Tuttle covers a lot of ground with the album’s 13 tracks. The title song is a parable celebrating nonconformists; “Big Back Yard” riffs on Woody Guthrie’s “This Land Is Your Land”; “San Francisco Blues” laments the way artists are being pushed out of Tuttle’s Bay Area birthplace; and “Grass Valley” is a bit of an autobiographical origin story for an artist whose guitar playing skills were nurtured at California hootenannies, later to be refined at Berklee College of Music, and now firmly a part of the Nashville scene.

Tuttle and Strings, who on occasion performed together when both were starting out, have a memorable reunion on “Dooley’s Farm,” a song that updates The Dillards’ tale about a moonshiner, turning it into a song about an outlaw cannabis grower (with a nice surprise ending).

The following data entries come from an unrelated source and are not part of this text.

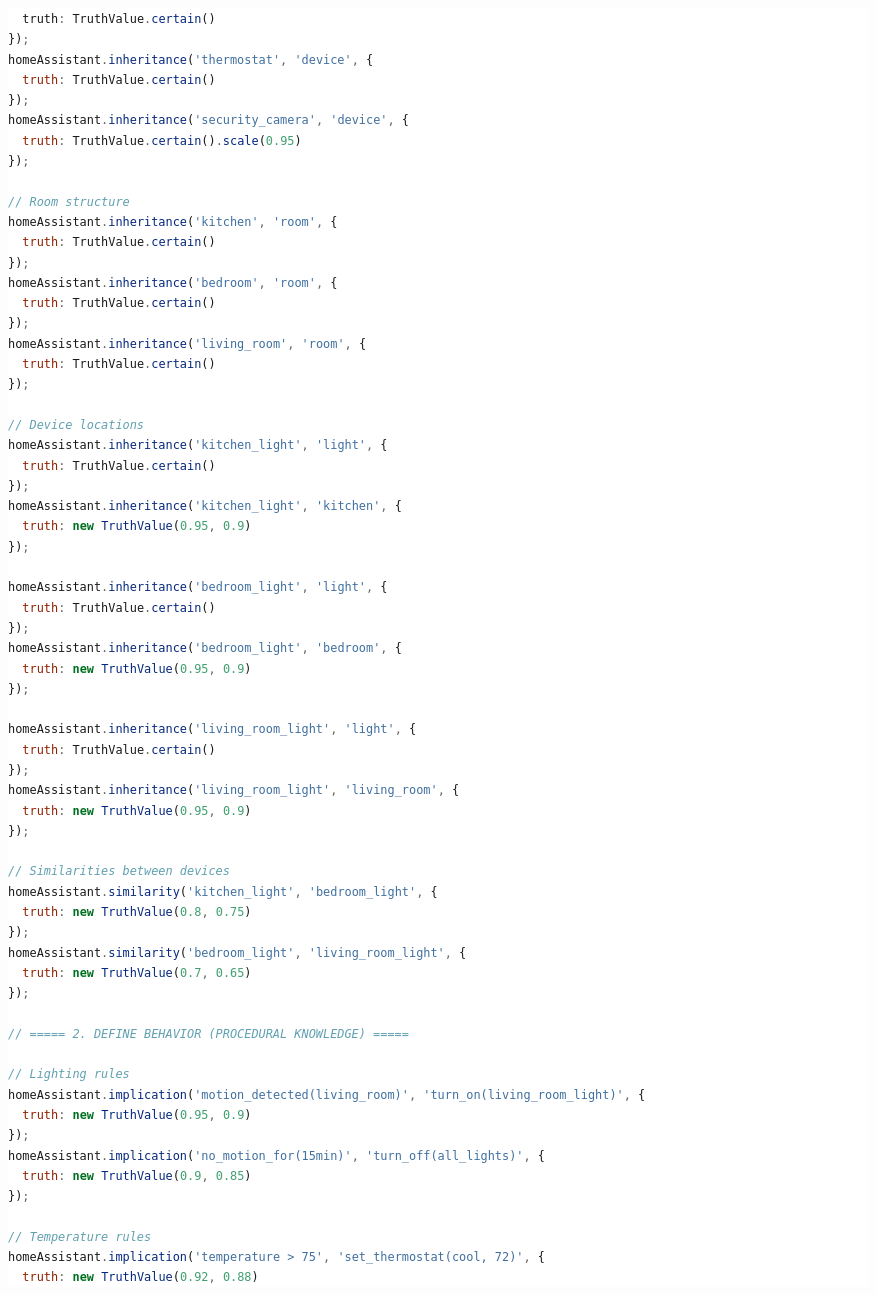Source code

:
 ```javascript
  truth: TruthValue.certain() 
});
homeAssistant.inheritance('thermostat', 'device', { 
  truth: TruthValue.certain() 
});
homeAssistant.inheritance('security_camera', 'device', { 
  truth: TruthValue.certain().scale(0.95) 
});

// Room structure
homeAssistant.inheritance('kitchen', 'room', { 
  truth: TruthValue.certain() 
});
homeAssistant.inheritance('bedroom', 'room', { 
  truth: TruthValue.certain() 
});
homeAssistant.inheritance('living_room', 'room', { 
  truth: TruthValue.certain() 
});

// Device locations
homeAssistant.inheritance('kitchen_light', 'light', { 
  truth: TruthValue.certain() 
});
homeAssistant.inheritance('kitchen_light', 'kitchen', { 
  truth: new TruthValue(0.95, 0.9) 
});

homeAssistant.inheritance('bedroom_light', 'light', { 
  truth: TruthValue.certain() 
});
homeAssistant.inheritance('bedroom_light', 'bedroom', { 
  truth: new TruthValue(0.95, 0.9) 
});

homeAssistant.inheritance('living_room_light', 'light', { 
  truth: TruthValue.certain() 
});
homeAssistant.inheritance('living_room_light', 'living_room', { 
  truth: new TruthValue(0.95, 0.9) 
});

// Similarities between devices
homeAssistant.similarity('kitchen_light', 'bedroom_light', { 
  truth: new TruthValue(0.8, 0.75) 
});
homeAssistant.similarity('bedroom_light', 'living_room_light', { 
  truth: new TruthValue(0.7, 0.65) 
});

// ===== 2. DEFINE BEHAVIOR (PROCEDURAL KNOWLEDGE) =====

// Lighting rules
homeAssistant.implication('motion_detected(living_room)', 'turn_on(living_room_light)', { 
  truth: new TruthValue(0.95, 0.9) 
});
homeAssistant.implication('no_motion_for(15min)', 'turn_off(all_lights)', { 
  truth: new TruthValue(0.9, 0.85) 
});

// Temperature rules
homeAssistant.implication('temperature > 75', 'set_thermostat(cool, 72)', { 
  truth: new TruthValue(0.92, 0.88) 
```
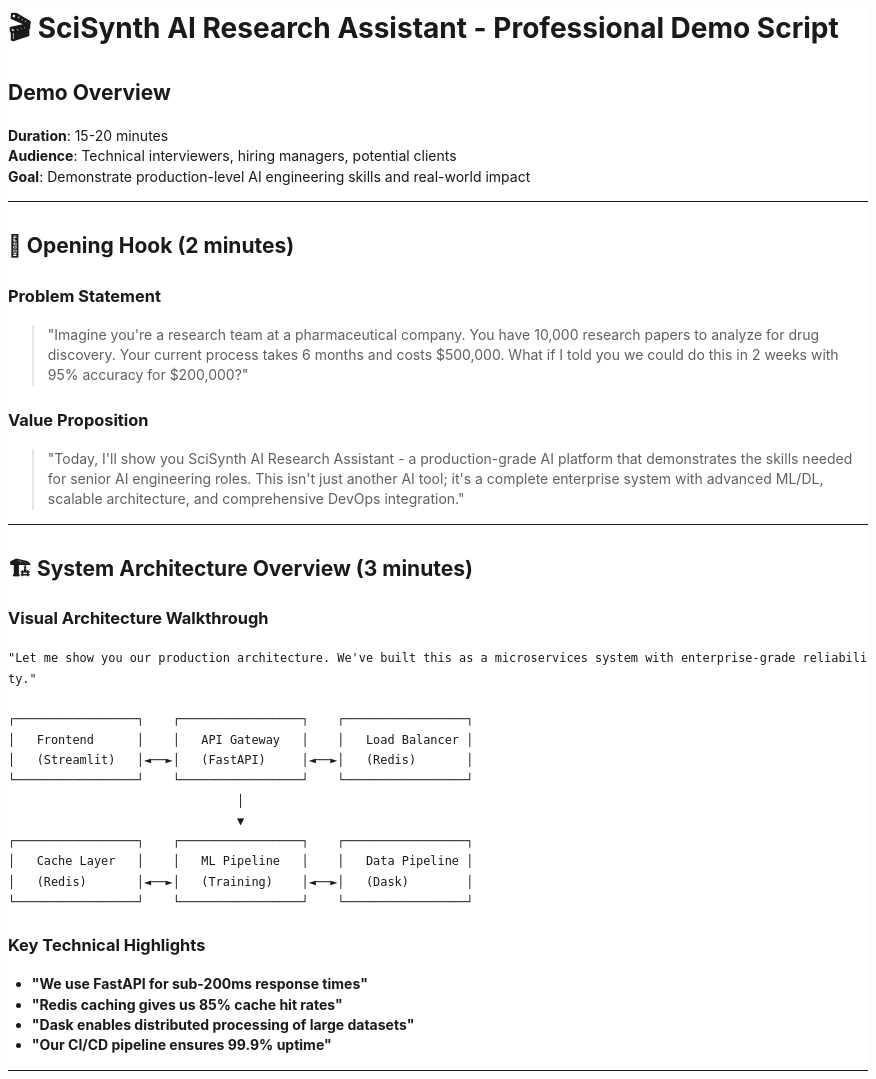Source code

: # 🎬 SciSynth AI Research Assistant - Professional Demo Script

## Demo Overview

**Duration**: 15-20 minutes  
**Audience**: Technical interviewers, hiring managers, potential clients  
**Goal**: Demonstrate production-level AI engineering skills and real-world impact  

---

## 🎯 **Opening Hook (2 minutes)**

### **Problem Statement**
> "Imagine you're a research team at a pharmaceutical company. You have 10,000 research papers to analyze for drug discovery. Your current process takes 6 months and costs $500,000. What if I told you we could do this in 2 weeks with 95% accuracy for $200,000?"

### **Value Proposition**
> "Today, I'll show you SciSynth AI Research Assistant - a production-grade AI platform that demonstrates the skills needed for senior AI engineering roles. This isn't just another AI tool; it's a complete enterprise system with advanced ML/DL, scalable architecture, and comprehensive DevOps integration."

---

## 🏗️ **System Architecture Overview (3 minutes)**

### **Visual Architecture Walkthrough**
```
"Let me show you our production architecture. We've built this as a microservices system with enterprise-grade reliability."

┌─────────────────┐    ┌─────────────────┐    ┌─────────────────┐
│   Frontend      │    │   API Gateway   │    │   Load Balancer │
│   (Streamlit)   │◄──►│   (FastAPI)     │◄──►│   (Redis)       │
└─────────────────┘    └─────────────────┘    └─────────────────┘
                                │
                                ▼
┌─────────────────┐    ┌─────────────────┐    ┌─────────────────┐
│   Cache Layer   │    │   ML Pipeline   │    │   Data Pipeline │
│   (Redis)       │◄──►│   (Training)    │◄──►│   (Dask)        │
└─────────────────┘    └─────────────────┘    └─────────────────┘
```

### **Key Technical Highlights**
- **"We use FastAPI for sub-200ms response times"**
- **"Redis caching gives us 85% cache hit rates"**
- **"Dask enables distributed processing of large datasets"**
- **"Our CI/CD pipeline ensures 99.9% uptime"**

---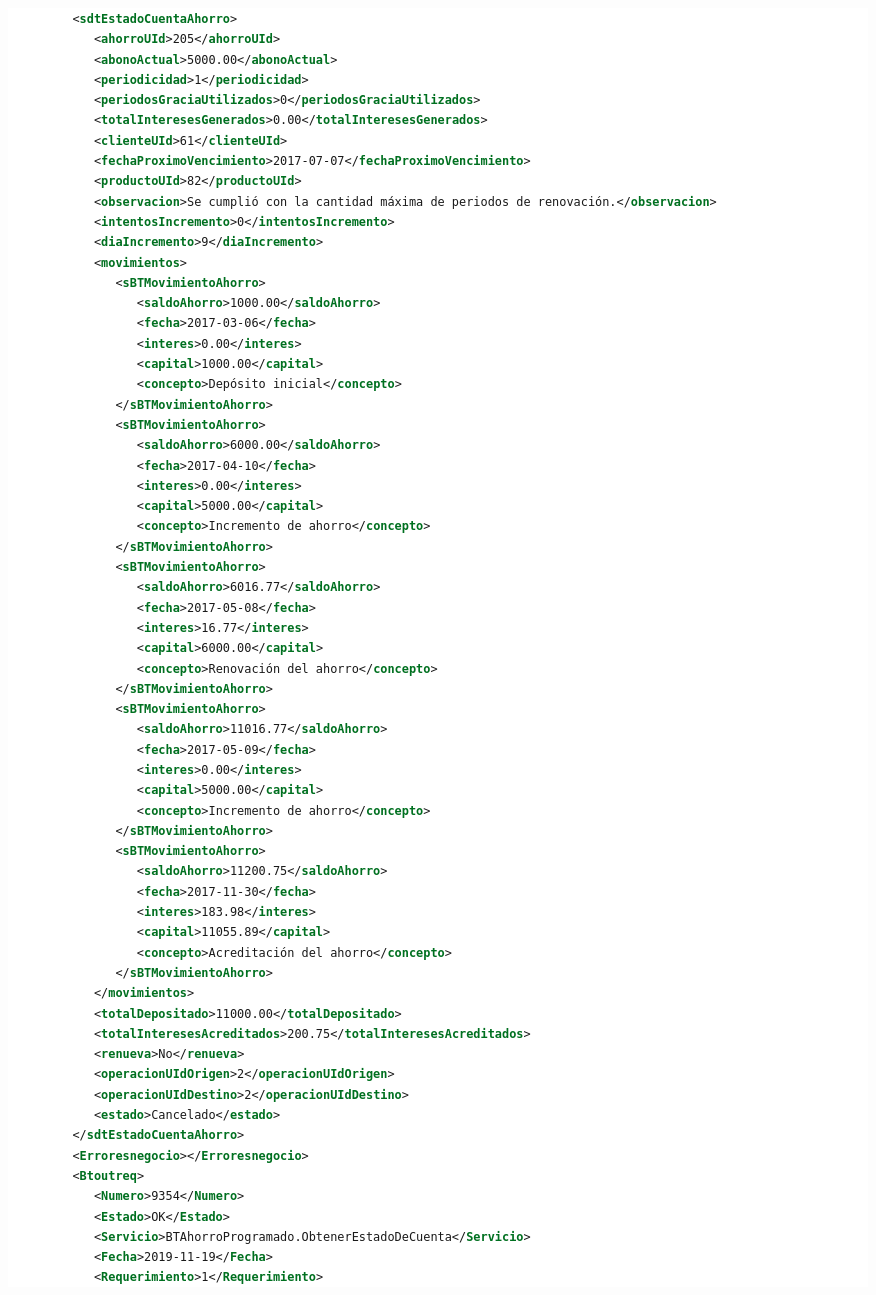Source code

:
 ```xml
         <sdtEstadoCuentaAhorro>
            <ahorroUId>205</ahorroUId>
            <abonoActual>5000.00</abonoActual>
            <periodicidad>1</periodicidad>
            <periodosGraciaUtilizados>0</periodosGraciaUtilizados>
            <totalInteresesGenerados>0.00</totalInteresesGenerados>
            <clienteUId>61</clienteUId>
            <fechaProximoVencimiento>2017-07-07</fechaProximoVencimiento>
            <productoUId>82</productoUId>
            <observacion>Se cumplió con la cantidad máxima de periodos de renovación.</observacion>
            <intentosIncremento>0</intentosIncremento>
            <diaIncremento>9</diaIncremento>
            <movimientos>
               <sBTMovimientoAhorro>
                  <saldoAhorro>1000.00</saldoAhorro>
                  <fecha>2017-03-06</fecha>
                  <interes>0.00</interes>
                  <capital>1000.00</capital>
                  <concepto>Depósito inicial</concepto>
               </sBTMovimientoAhorro>
               <sBTMovimientoAhorro>
                  <saldoAhorro>6000.00</saldoAhorro>
                  <fecha>2017-04-10</fecha>
                  <interes>0.00</interes>
                  <capital>5000.00</capital>
                  <concepto>Incremento de ahorro</concepto>
               </sBTMovimientoAhorro>
               <sBTMovimientoAhorro>
                  <saldoAhorro>6016.77</saldoAhorro>
                  <fecha>2017-05-08</fecha>
                  <interes>16.77</interes>
                  <capital>6000.00</capital>
                  <concepto>Renovación del ahorro</concepto>
               </sBTMovimientoAhorro>
               <sBTMovimientoAhorro>
                  <saldoAhorro>11016.77</saldoAhorro>
                  <fecha>2017-05-09</fecha>
                  <interes>0.00</interes>
                  <capital>5000.00</capital>
                  <concepto>Incremento de ahorro</concepto>
               </sBTMovimientoAhorro>
               <sBTMovimientoAhorro>
                  <saldoAhorro>11200.75</saldoAhorro>
                  <fecha>2017-11-30</fecha>
                  <interes>183.98</interes>
                  <capital>11055.89</capital>
                  <concepto>Acreditación del ahorro</concepto>
               </sBTMovimientoAhorro>
            </movimientos>
            <totalDepositado>11000.00</totalDepositado>
            <totalInteresesAcreditados>200.75</totalInteresesAcreditados>
            <renueva>No</renueva>
            <operacionUIdOrigen>2</operacionUIdOrigen>
            <operacionUIdDestino>2</operacionUIdDestino>
            <estado>Cancelado</estado>
         </sdtEstadoCuentaAhorro>
         <Erroresnegocio></Erroresnegocio>
         <Btoutreq>
            <Numero>9354</Numero>
            <Estado>OK</Estado>
            <Servicio>BTAhorroProgramado.ObtenerEstadoDeCuenta</Servicio>
            <Fecha>2019-11-19</Fecha>
            <Requerimiento>1</Requerimiento>
```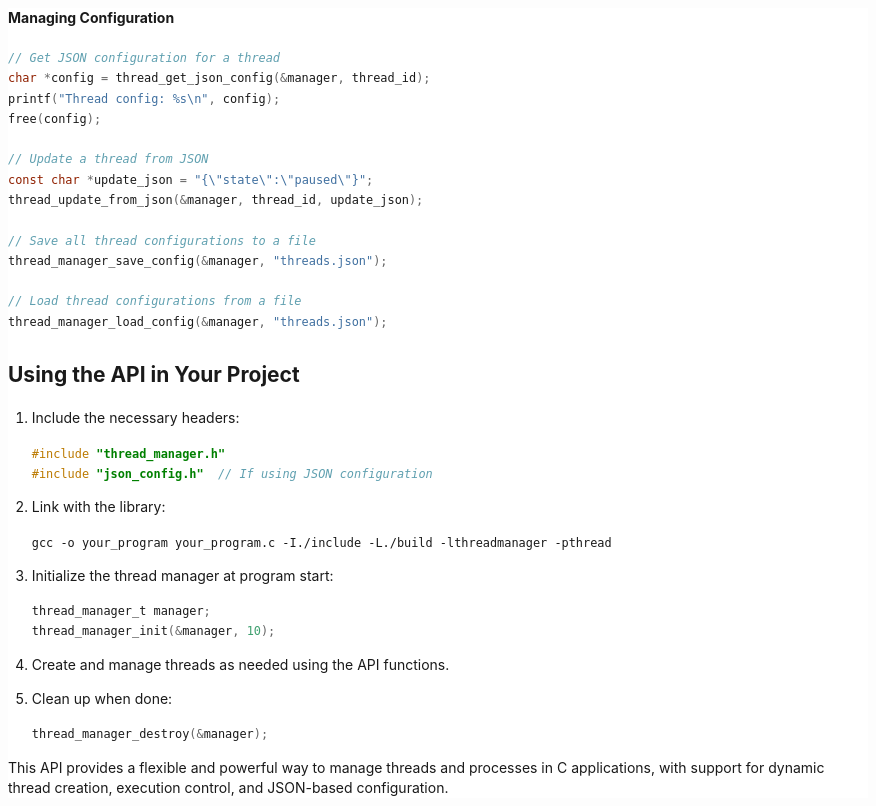 #### Managing Configuration

```c
// Get JSON configuration for a thread
char *config = thread_get_json_config(&manager, thread_id);
printf("Thread config: %s\n", config);
free(config);

// Update a thread from JSON
const char *update_json = "{\"state\":\"paused\"}";
thread_update_from_json(&manager, thread_id, update_json);

// Save all thread configurations to a file
thread_manager_save_config(&manager, "threads.json");

// Load thread configurations from a file
thread_manager_load_config(&manager, "threads.json");
```

## Using the API in Your Project

1. Include the necessary headers:
   ```c
   #include "thread_manager.h"
   #include "json_config.h"  // If using JSON configuration
   ```

2. Link with the library:
   ```
   gcc -o your_program your_program.c -I./include -L./build -lthreadmanager -pthread
   ```

3. Initialize the thread manager at program start:
   ```c
   thread_manager_t manager;
   thread_manager_init(&manager, 10);
   ```

4. Create and manage threads as needed using the API functions.

5. Clean up when done:
   ```c
   thread_manager_destroy(&manager);
   ```

This API provides a flexible and powerful way to manage threads and processes in C applications, with support for dynamic thread creation, execution control, and JSON-based configuration.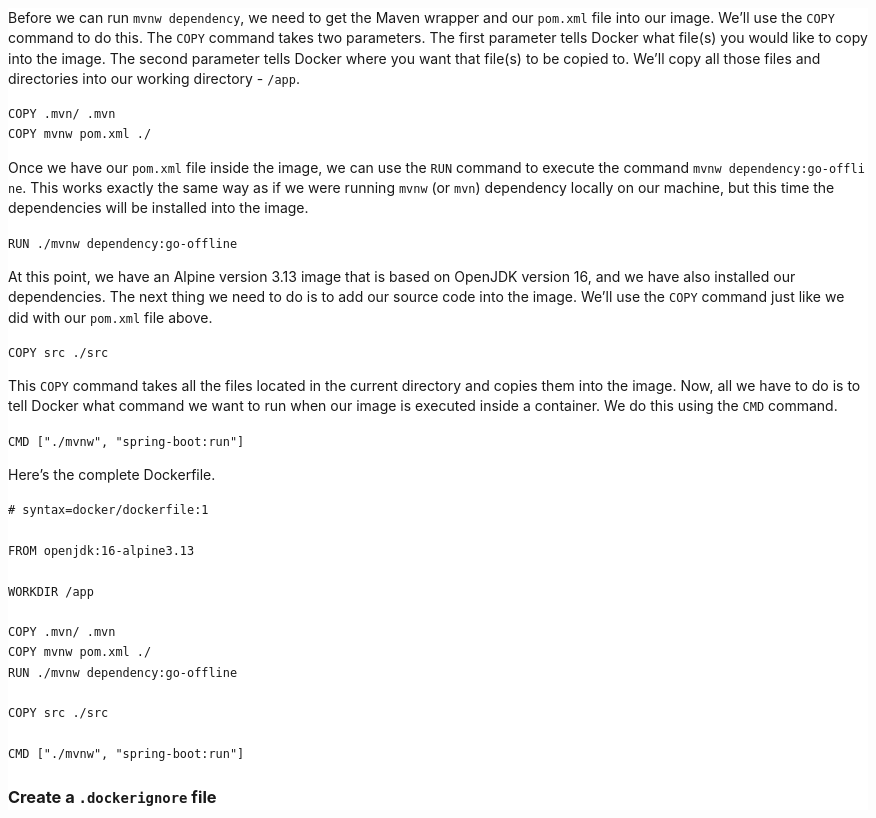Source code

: Before we can run `mvnw dependency`, we need to get the Maven wrapper and our `pom.xml` file into our image. We’ll use the `COPY` command to do this. The `COPY` command takes two parameters. The first parameter tells Docker what file(s) you would like to copy into the image. The second parameter tells Docker where you want that file(s) to be copied to. We’ll copy all those files and directories into our working directory - `/app`.

```
COPY .mvn/ .mvn
COPY mvnw pom.xml ./
```

Once we have our `pom.xml` file inside the image, we can use the `RUN` command to execute the command `mvnw dependency:go-offline`. This works exactly the same way as if we were running `mvnw` (or `mvn`) dependency locally on our machine, but this time the dependencies will be installed into the image.

```
RUN ./mvnw dependency:go-offline
```

At this point, we have an Alpine version 3.13 image that is based on OpenJDK version 16, and we have also installed our dependencies. The next thing we need to do is to add our source code into the image. We’ll use the `COPY` command just like we did with our `pom.xml` file above.

```
COPY src ./src
```

This `COPY` command takes all the files located in the current directory and copies them into the image. Now, all we have to do is to tell Docker what command we want to run when our image is executed inside a container. We do this using the `CMD` command.

```
CMD ["./mvnw", "spring-boot:run"]
```

Here’s the complete Dockerfile.

```
# syntax=docker/dockerfile:1

FROM openjdk:16-alpine3.13

WORKDIR /app

COPY .mvn/ .mvn
COPY mvnw pom.xml ./
RUN ./mvnw dependency:go-offline

COPY src ./src

CMD ["./mvnw", "spring-boot:run"]
```

### Create a `.dockerignore` file[](https://docs.docker.com/language/java/build-images/#create-a-dockerignore-file)
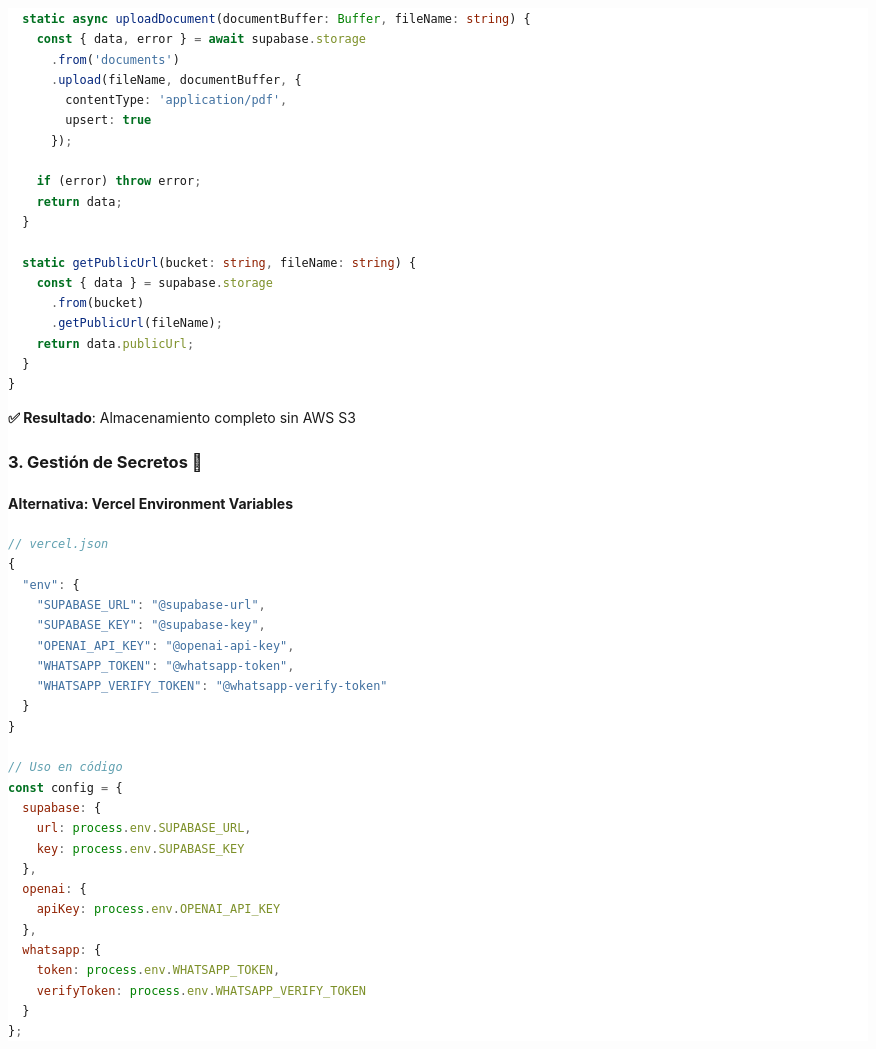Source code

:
 ```typescript
  static async uploadDocument(documentBuffer: Buffer, fileName: string) {
    const { data, error } = await supabase.storage
      .from('documents')
      .upload(fileName, documentBuffer, {
        contentType: 'application/pdf',
        upsert: true
      });
    
    if (error) throw error;
    return data;
  }
  
  static getPublicUrl(bucket: string, fileName: string) {
    const { data } = supabase.storage
      .from(bucket)
      .getPublicUrl(fileName);
    return data.publicUrl;
  }
}
```

**✅ Resultado**: Almacenamiento completo sin AWS S3

### 3. **Gestión de Secretos** 🔐

#### Alternativa: Vercel Environment Variables
```javascript
// vercel.json
{
  "env": {
    "SUPABASE_URL": "@supabase-url",
    "SUPABASE_KEY": "@supabase-key",
    "OPENAI_API_KEY": "@openai-api-key",
    "WHATSAPP_TOKEN": "@whatsapp-token",
    "WHATSAPP_VERIFY_TOKEN": "@whatsapp-verify-token"
  }
}

// Uso en código
const config = {
  supabase: {
    url: process.env.SUPABASE_URL,
    key: process.env.SUPABASE_KEY
  },
  openai: {
    apiKey: process.env.OPENAI_API_KEY
  },
  whatsapp: {
    token: process.env.WHATSAPP_TOKEN,
    verifyToken: process.env.WHATSAPP_VERIFY_TOKEN
  }
};
```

“Over the Line,” the collaboration between Tuttle and Hull, is a great example of how a blaze of string picking can elevate a playful lyric to something more memorable.

Tuttle is right in tune with the bluegrass tradition of singing heartfelt and plain-spoken songs while engaging in some awe-inspiring instrumental acrobatics, blurring the boundaries between the folksy and the exploratory all the while establishing a distinctive artistic identity.


Scott McLennan covered music for the Worcester Telegram & Gazette from 1993 to 2008. He then contributed music reviews and features to the Boston Globe, Providence Journal, Portland Press Herald, and WGBH, as well as to the Arts Fuse. He also operated the NE Metal blog to provide in-depth coverage of the region’s heavy metal scene.

&

2 Comments

  1. Daniel T Gewertz on March 29, 2022 at 6:53 pm

    Excellent, savvy review. Glad to know the 20th and 21st century ‘grassy talent is thriving all together. Original newgrass stars like Anger and Douglas inspire, then teach; their students eventually teach others and employ their old heroes, now peers.

    • Roger Brown on March 29, 2022 at 10:33 pm

      Moral: be nice to your students, they may hire you someday!